I missed out on Elizabeth Kostova’s bestselling debut The Historian but I heard so many readers praise it that I was looking forward to The Swan Thieves. The opening promises high entertainment: into the care of Andrew Marlowe, an institutional psychiatrist and hobby painter, is thrust uncommunicative Robert Oliver, a successful painter caught trying to slash a canvas at the National Gallery of Art. Marlowe is expertly drawn by the author and makes for a sympathetic protagonist who embarks on a journey of discovery into Oliver’s life, into his art and his women. I also admired Kostova’s sumptuously evocative descriptive writing, in particular on art. So . . . with a healthy narrative, lead character and vivid milieu in place, I settled in for an absorbing read.

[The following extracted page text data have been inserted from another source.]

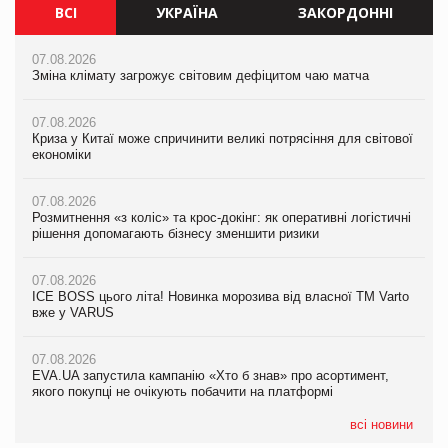
ВСІ
УКРАЇНА
ЗАКОРДОННІ
07.08.2026
07.08.2026
07.08.2026
Зміна клімату загрожує світовим дефіцитом чаю матча
Зміна клімату загрожує світовим дефіцитом чаю матча
Зміна клімату загрожує світовим дефіцитом чаю матча
07.08.2026
07.08.2026
07.08.2026
Криза у Китаї може спричинити великі потрясіння для світової
Криза у Китаї може спричинити великі потрясіння для світової
Криза у Китаї може спричинити великі потрясіння для світової
економіки
економіки
економіки
07.08.2026
07.08.2026
07.08.2026
Розмитнення «з коліс» та крос-докінг: як оперативні логістичні
Розмитнення «з коліс» та крос-докінг: як оперативні логістичні
Kraft Heinz скоротила збиток у першому півріччі
рішення допомагають бізнесу зменшити ризики
рішення допомагають бізнесу зменшити ризики
07.08.2026
07.08.2026
07.08.2026
Продажі Hugo Boss впали на 9%
ICE BOSS цього літа! Новинка морозива від власної ТМ Varto
ICE BOSS цього літа! Новинка морозива від власної ТМ Varto
вже у VARUS
вже у VARUS
07.08.2026
Франція заборонила рекламні дзвінки без згоди клієнтів
07.08.2026
07.08.2026
EVA.UA запустила кампанію «Хто б знав» про асортимент,
EVA.UA запустила кампанію «Хто б знав» про асортимент,
якого покупці не очікують побачити на платформі
якого покупці не очікують побачити на платформі
всі новини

Regrettably, The Swan Thieves becomes unmoored as a result of word bloat. Perhaps a different editor could have cut it down to the three-hundred-page novel it is at heart, but by the middle of the 564 pages, I grew dangerously restive. The central conundrum – why the painter seemingly went crazy – is intriguing, but Kostova stretches it out in the equivalent of a shaggy dog story, and several plot elements lack credibility. Rather than being a surprise, the ending is telegraphed eons earlier. And the other characters besides Marlowe lack special distinction.
With so much to offer, The Swan Thieves would have made a fine mystery or a lyrical literary novel; as a baggy mixture of both, it ends up as interesting but flawed. 2½ stars.